1. Definition "Swiss Authorised Representative" / "CH-REP"

A "Swiss Authorised Representative" / "CH-REP" is a natural or legal person established in Switzerland who is mandated in writing by a manufacturer established abroad to perform certain tasks on his behalf in fulfillment of obligations of the manufacturer arising from this Ordinance.

2. Main tasks / duties of the "Swiss Authorised Representative

  1. Ensure that the EU Declaration of Conformity and the technical documentation have been drawn up and are kept up to date, and that the MANUFACTURER has carried out an appropriate conformity assessment procedure;
  2. Compliance with registration requirements and verification that the MANUFACTURER complies with the registration requirements (incl. UDI system - Unique Device Identification System);
  3. Forwarding any requests from Swissmedic, for samples or for access to a product to the MANUFACTURER and verifying that Swissmedic receives the samples or access to the product;
  4. Responsibility for reporting serious incidents related to the product concerned that have occurred in Switzerland as soon as he or she becomes aware of them and field safety corrective actions taken in Switzerland. Exceptions to this reporting obligation, the modalities, the communication of periodic collective reports, the reporting of trends and the analysis of serious incidents and safety corrective measures in the field are governed by SR 812.213 Medical Devices Ordinance MepV;
  5. Submission of trend reports regarding incidents in Switzerland to Swissmedic;
  6. Cooperate with Swissmedic on any preventive or corrective measures to avert or, if this is not possible, mitigate hazards associated with products;
  7. Ensure that the MANUFACTURER sends the technical documentation directly to Swissmedic within seven days of Swissmedic's request;
  8. Promptly inform the MANUFACTURER of complaints and reports from healthcare professionals, patients, and users of suspected incidents involving a product for which the Authorized Representative has been designated;
  9. Termination of the mandate if the MANUFACTURER breaches its obligations under this Ordinance. In this case, the authorized representative shall immediately inform Swissmedic, as well as, if applicable, the Notified Body that participated in the conformity assessment of the product, of this termination and the reasons for it;
  10. The AUTHORITY shall have permanent and ongoing access to at least one person who has the requisite expertise in the requirements for medical devices under this Regulation and who is responsible for compliance ("Person Responsible for Compliance" / PRRC).

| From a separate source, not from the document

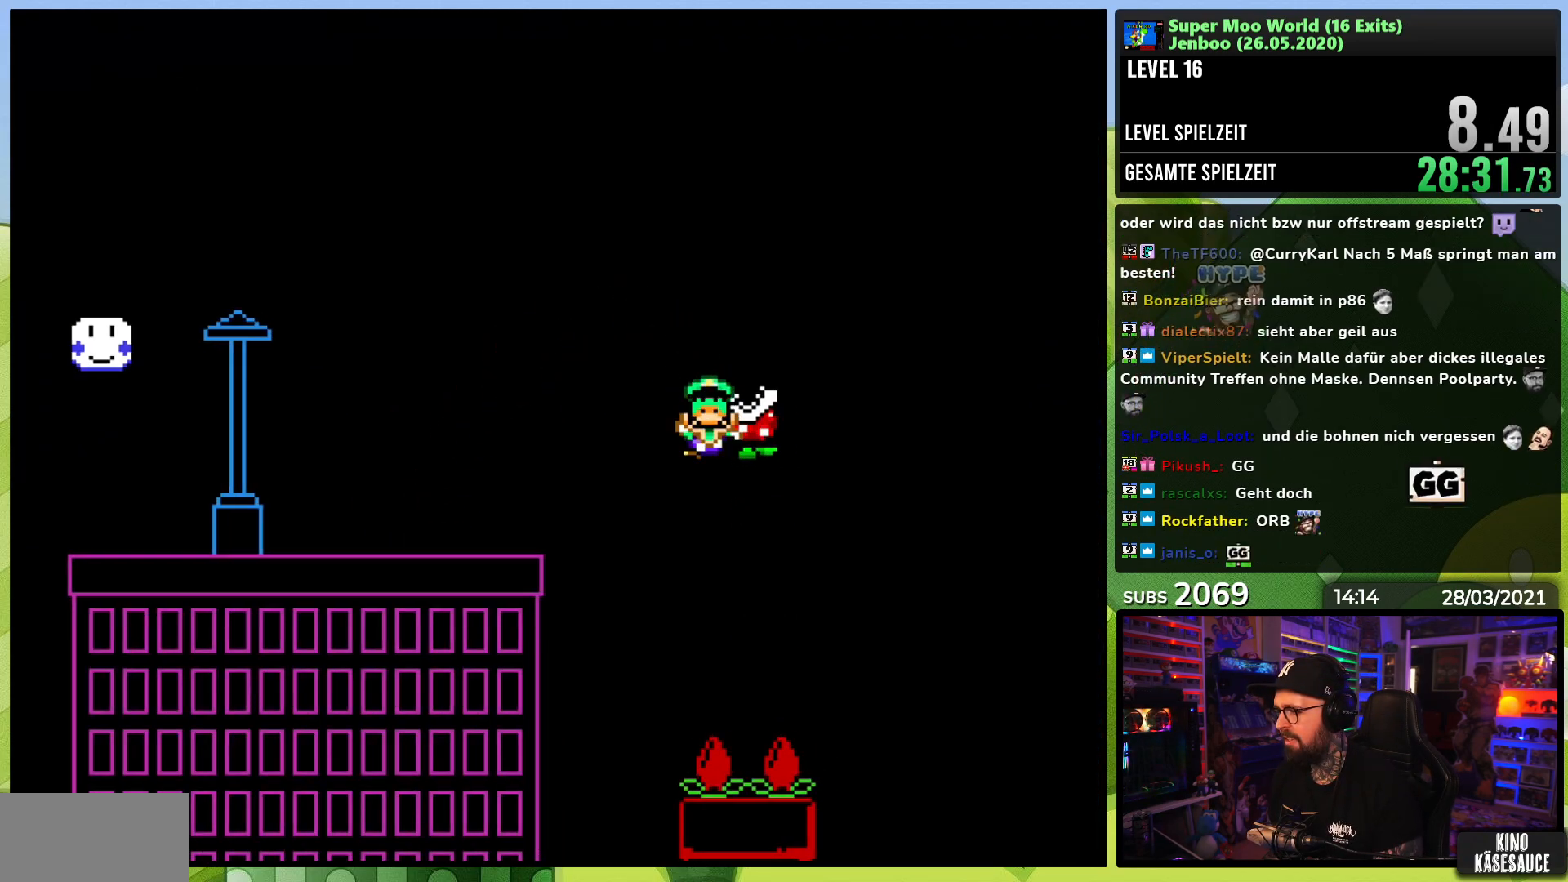
{"dt_ms": 1000, "buttons": [], "events": [[217, "DPAD_RIGHT", "up"], [233, "A", "up"], [250, "X", "up"], [483, "A", "down"], [500, "A", "up"], [517, "A", "down"], [583, "A", "up"], [650, "A", "down"], [750, "A", "up"]]}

3. Selection and appointment of the "Swiss Authorised Representative

The following points must be taken into account when appointing the "Swiss Authorised Representative":

  • The transition periods according to SR 812.213 Medical Devices Ordinance MepV, as of 22.05.2021, apply.
  • The "Swiss Authorised Representative" must check whether the role may be assumed or whether it must be rejected before assuming its role as "Swiss Authorised Representative".
  • In the SR 812.213 Medical Devices Ordinance MepV, as of 22.05.2021, it is defined that the "Swiss Authorized Representative" does not have to keep a copy of the technical documentation available ("the manufacturer and the authorized representative may contractually agree that instead of keeping a copy of the technical documentation available at the Swiss Authorised Representative, the manufacturer shall deliver the documentation directly to Swissmedic upon request. The Swiss Authorised Representative must ensure that the delivery to Swissmedic takes place within seven days").
  • The foreign manufacturer must agree to the mandate in writing with the "Swiss Authorised Representative".
  • The "Swiss Authorised Representative" can only represent medical devices that are CE marked.

4. Services - Overview

4.1 General Information - Our Claim aims to provide tailor-made, compliant and useful services to both foreign manufacturers and importers and distributors in Switzerland.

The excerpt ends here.